■ Given exercise 1 ■
Return the part of the clothing trade text that begins at the words "By 2005, the" and stops after the words "views about it.", copied verbatim.
■ Given exercise 2 ■
According to the clothing trade text, what name did the period of slowed import growth come to be known by?
■ Given exercise 3 ■
In the clothing trade text, which places are named as where growth in US imports was heavily concentrated?

By 2005, the GATT had morphed into the WTO, and at a meeting in Hong Kong, pledged action to minimise the damage vulnerable countries would suffer. In particular, WTO members agreed that rich countries would give unrestricted duty-free access to products from the LDCs, and agreed to eliminate cotton subsidies.

What happened to quotas

However uninterested the world was in the GATC back then, just about everyone in the West now knows all their clothes are now made abroad, probably in China – and most have pretty strong views about it.

The EU and US have followed their commitment to eliminate quotas meticulously. This wasn’t at all clear in 2005, since no-one thought they would. So in the first six months, garment exports from China soared because both Western importers and Chinese exporters believed a quota re-imposition was inevitable. Both the EU and US activated the transitional rules, slowing down import growth in some categories (above all lingerie, which is why the period became known as the Bra Wars) until 2008/9.

This “proved” to aid activists that the West had no intention of removing quotas. This naïve cynicism proved unfounded. As the EU and US promised, lifting the transitional restrictions followed exactly the timetable promised.

Some consequences are clear: in the case of the US, domestic production (on this chart, in $) fell 55%, while imports overall (measured in square metres of fabric) grew 18.7%. This growth was heavily concentrated in China, Vietnam, Indonesia and the Least Developed countries. Imports from the rest of the world fell 45%.

■ Data excerpts ■
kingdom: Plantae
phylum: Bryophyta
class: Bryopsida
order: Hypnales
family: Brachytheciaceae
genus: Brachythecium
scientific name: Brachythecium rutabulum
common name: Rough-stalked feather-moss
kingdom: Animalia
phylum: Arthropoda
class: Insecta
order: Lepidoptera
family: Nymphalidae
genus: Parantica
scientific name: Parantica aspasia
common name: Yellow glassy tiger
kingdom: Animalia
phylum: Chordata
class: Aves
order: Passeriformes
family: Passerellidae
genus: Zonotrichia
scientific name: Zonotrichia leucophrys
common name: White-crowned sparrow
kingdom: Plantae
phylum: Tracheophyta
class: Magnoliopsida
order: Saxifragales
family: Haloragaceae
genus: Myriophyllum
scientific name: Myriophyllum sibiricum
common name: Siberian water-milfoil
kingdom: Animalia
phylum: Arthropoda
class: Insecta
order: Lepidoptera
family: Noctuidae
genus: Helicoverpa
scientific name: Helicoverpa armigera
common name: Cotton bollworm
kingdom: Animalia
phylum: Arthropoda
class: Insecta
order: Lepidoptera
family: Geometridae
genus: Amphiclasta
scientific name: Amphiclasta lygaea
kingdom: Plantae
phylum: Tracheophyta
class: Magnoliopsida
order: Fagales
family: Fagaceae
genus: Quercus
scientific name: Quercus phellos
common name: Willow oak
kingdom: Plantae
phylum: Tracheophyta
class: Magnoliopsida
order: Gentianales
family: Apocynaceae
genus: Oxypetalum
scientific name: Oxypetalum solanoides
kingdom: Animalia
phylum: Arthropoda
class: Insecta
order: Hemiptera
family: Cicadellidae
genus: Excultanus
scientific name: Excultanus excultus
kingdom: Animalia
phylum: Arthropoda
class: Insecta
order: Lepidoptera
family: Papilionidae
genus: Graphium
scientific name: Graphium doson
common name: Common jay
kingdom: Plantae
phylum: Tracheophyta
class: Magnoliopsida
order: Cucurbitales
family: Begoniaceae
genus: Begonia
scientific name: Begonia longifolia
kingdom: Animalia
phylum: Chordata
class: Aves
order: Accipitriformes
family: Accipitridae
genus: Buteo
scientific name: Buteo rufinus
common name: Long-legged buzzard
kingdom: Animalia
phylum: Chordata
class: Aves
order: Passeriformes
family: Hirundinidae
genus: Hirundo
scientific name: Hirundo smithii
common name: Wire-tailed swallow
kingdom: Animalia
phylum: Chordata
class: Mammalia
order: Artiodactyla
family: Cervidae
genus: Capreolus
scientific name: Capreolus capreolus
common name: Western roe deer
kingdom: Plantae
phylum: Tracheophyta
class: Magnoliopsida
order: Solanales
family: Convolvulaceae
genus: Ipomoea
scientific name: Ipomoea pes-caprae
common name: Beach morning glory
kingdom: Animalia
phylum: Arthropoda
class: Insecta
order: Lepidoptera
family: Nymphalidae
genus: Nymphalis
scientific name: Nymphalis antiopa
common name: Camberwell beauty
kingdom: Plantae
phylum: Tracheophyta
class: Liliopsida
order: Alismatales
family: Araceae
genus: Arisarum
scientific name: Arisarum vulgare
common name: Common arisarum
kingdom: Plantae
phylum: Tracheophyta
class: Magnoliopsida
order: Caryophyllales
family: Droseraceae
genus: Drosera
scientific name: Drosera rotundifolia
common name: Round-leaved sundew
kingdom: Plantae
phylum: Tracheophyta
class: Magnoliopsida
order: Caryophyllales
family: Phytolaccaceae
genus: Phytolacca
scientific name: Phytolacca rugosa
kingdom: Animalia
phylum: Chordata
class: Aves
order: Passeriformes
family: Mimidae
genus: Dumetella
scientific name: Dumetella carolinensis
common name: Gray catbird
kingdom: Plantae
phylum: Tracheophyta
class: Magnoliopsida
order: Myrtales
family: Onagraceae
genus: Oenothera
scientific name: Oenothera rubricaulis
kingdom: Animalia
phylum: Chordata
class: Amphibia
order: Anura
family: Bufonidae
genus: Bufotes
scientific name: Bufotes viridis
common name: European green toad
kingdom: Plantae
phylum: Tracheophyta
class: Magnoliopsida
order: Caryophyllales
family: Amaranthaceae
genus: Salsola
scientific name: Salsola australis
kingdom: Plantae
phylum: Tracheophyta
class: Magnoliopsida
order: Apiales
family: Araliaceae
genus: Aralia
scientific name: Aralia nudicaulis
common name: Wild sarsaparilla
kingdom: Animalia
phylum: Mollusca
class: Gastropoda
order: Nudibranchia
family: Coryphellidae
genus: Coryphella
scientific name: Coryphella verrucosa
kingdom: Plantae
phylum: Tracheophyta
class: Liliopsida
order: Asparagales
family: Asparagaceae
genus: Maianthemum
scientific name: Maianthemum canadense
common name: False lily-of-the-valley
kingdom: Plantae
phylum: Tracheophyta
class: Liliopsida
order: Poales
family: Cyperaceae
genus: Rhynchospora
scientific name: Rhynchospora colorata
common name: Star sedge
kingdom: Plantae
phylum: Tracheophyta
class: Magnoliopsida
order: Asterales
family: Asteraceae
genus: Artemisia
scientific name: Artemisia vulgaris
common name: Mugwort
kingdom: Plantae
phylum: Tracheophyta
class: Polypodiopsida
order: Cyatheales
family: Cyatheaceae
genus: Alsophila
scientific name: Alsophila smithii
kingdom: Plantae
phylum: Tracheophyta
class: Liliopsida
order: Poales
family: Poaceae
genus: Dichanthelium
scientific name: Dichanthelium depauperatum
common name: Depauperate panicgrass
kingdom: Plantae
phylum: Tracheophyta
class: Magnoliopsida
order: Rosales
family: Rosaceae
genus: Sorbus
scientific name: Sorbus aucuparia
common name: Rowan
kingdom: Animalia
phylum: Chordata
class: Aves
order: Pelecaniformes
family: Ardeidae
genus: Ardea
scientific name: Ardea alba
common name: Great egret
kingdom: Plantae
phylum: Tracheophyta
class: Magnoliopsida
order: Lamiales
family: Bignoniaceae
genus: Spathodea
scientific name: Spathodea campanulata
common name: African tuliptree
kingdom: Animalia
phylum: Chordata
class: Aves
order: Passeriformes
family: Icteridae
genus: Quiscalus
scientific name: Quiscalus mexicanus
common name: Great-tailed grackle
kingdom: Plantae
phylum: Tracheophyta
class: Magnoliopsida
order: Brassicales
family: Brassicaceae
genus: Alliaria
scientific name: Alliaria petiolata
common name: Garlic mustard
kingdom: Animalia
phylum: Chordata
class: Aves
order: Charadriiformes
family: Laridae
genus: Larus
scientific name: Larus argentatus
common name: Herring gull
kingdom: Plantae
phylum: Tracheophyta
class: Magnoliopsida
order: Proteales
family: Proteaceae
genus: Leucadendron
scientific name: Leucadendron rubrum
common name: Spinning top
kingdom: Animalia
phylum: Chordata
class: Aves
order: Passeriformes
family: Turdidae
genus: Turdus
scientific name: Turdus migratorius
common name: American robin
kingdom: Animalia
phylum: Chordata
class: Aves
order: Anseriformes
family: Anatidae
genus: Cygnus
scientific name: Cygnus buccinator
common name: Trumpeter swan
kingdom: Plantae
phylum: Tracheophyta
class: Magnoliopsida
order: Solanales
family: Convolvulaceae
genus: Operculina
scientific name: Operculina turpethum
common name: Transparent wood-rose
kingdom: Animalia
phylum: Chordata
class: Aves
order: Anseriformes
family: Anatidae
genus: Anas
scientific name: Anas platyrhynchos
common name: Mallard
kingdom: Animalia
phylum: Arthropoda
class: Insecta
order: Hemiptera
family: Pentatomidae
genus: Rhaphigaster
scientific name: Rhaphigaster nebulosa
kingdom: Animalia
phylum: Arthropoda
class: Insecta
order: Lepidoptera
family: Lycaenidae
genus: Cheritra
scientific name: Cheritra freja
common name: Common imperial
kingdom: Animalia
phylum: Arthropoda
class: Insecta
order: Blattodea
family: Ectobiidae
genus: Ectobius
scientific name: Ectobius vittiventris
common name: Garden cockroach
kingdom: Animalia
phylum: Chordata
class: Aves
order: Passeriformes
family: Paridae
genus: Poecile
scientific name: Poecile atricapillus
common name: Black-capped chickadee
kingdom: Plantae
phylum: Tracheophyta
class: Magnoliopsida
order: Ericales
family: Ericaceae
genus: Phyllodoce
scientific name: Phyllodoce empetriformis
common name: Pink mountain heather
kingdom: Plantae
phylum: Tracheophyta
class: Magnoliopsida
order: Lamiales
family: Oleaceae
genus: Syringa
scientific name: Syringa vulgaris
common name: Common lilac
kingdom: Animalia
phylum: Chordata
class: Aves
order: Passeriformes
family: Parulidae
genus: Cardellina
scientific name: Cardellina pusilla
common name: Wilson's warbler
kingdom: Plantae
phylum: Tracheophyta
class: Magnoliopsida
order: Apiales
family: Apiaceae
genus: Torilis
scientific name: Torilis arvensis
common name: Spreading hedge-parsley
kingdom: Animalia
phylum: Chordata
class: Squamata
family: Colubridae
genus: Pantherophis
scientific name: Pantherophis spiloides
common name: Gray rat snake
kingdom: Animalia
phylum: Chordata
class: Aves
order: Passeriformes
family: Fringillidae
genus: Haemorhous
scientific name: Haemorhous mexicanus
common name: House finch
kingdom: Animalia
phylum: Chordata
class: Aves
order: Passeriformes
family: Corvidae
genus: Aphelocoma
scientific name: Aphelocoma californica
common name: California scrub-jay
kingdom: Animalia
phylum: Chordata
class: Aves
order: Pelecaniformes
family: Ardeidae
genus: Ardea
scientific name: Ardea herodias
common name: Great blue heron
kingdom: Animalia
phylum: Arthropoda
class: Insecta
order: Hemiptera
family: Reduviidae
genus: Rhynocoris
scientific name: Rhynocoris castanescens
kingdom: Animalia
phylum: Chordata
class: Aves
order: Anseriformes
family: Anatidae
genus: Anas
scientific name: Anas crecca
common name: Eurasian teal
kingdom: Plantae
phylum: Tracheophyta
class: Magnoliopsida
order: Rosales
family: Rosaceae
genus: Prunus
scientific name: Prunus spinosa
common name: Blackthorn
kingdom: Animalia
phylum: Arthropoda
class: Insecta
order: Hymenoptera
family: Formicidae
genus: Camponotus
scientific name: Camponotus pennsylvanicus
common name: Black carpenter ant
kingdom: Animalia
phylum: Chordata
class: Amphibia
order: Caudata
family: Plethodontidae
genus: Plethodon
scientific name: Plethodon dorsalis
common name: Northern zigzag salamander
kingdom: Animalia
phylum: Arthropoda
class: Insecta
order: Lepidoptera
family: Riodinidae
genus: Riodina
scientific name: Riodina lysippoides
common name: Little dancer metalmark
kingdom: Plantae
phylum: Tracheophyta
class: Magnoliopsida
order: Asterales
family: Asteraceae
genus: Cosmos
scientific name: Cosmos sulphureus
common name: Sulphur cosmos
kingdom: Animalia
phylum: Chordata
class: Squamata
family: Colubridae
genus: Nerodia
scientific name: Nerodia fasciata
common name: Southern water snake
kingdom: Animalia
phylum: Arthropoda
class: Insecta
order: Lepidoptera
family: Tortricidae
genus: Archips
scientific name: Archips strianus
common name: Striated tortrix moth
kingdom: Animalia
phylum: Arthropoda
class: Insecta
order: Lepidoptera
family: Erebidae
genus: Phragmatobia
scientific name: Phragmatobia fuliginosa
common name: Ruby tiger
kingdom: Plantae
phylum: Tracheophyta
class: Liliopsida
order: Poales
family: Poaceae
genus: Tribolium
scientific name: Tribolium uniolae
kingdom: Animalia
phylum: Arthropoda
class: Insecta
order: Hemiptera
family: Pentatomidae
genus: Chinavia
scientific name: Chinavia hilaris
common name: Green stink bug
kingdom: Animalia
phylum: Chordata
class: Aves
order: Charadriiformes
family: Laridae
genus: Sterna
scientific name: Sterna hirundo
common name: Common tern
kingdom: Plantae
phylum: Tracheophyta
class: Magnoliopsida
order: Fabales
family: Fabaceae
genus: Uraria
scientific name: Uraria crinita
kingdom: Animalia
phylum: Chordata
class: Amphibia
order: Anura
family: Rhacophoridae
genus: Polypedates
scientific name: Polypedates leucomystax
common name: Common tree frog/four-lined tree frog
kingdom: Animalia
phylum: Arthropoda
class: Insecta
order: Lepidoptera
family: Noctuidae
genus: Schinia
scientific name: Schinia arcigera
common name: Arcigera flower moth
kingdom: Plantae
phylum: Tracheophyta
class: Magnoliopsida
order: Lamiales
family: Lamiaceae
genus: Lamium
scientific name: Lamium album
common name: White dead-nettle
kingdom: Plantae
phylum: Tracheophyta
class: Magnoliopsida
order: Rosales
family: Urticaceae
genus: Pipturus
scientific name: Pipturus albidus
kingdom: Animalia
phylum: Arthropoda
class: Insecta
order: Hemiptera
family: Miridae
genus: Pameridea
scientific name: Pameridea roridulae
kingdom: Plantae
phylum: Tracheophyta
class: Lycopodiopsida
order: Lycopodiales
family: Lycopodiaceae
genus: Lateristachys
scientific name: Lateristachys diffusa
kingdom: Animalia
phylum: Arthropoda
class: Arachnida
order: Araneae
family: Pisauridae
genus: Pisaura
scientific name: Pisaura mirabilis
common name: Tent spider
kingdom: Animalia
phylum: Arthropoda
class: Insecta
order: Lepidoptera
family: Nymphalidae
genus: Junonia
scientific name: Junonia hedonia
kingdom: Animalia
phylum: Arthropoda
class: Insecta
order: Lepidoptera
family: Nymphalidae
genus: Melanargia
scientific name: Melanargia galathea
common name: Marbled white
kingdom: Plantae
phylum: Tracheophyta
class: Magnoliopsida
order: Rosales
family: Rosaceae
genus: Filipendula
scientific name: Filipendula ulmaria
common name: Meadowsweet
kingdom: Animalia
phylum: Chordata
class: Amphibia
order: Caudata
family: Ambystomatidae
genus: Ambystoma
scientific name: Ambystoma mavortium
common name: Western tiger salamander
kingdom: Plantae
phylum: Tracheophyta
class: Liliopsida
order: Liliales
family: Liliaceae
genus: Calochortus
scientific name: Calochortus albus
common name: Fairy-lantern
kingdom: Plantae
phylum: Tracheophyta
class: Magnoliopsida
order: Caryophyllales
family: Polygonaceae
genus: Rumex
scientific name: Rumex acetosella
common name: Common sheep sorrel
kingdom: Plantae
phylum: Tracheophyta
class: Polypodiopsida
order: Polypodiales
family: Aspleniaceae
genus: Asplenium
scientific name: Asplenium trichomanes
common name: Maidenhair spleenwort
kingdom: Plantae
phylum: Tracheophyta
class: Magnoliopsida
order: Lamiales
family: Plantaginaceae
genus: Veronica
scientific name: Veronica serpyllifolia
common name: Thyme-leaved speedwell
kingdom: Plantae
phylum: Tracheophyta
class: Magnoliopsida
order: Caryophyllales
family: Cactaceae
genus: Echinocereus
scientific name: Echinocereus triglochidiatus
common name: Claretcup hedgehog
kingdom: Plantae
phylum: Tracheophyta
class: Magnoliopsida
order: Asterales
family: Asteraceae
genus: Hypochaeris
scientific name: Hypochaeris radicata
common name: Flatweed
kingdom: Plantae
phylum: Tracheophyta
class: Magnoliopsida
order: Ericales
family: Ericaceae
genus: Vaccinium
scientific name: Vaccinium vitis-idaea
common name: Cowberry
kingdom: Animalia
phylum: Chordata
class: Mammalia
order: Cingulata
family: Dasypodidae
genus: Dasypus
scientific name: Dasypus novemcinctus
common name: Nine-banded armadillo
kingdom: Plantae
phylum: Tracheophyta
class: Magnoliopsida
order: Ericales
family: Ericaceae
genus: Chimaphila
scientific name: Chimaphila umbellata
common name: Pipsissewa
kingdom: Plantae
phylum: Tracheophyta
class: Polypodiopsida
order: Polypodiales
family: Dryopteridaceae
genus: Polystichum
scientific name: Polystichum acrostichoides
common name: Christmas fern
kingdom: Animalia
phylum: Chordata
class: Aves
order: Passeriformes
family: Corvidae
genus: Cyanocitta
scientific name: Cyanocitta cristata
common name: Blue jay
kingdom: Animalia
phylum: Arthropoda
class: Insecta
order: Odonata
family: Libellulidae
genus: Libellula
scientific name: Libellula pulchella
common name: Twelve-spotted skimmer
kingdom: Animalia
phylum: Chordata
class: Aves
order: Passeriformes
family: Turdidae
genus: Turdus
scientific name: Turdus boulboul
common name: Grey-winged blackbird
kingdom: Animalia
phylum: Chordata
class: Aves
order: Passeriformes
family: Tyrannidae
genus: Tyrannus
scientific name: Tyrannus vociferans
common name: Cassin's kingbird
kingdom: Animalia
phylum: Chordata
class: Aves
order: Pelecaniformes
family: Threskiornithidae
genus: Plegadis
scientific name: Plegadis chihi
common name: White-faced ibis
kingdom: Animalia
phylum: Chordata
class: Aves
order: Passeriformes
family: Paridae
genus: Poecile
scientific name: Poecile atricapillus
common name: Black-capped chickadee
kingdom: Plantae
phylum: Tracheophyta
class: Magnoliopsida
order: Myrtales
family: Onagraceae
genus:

■ Solution 1 ■
By 2005, the GATT had morphed into the WTO, and at a meeting in Hong Kong, pledged action to minimise the damage vulnerable countries would suffer. In particular, WTO members agreed that rich countries would give unrestricted duty-free access to products from the LDCs, and agreed to eliminate cotton subsidies.

What happened to quotas

However uninterested the world was in the GATC back then, just about everyone in the West now knows all their clothes are now made abroad, probably in China – and most have pretty strong views about it.

■ Solution 2 ■
The Bra Wars

■ Solution 3 ■
China, Vietnam, Indonesia, the Least Developed countries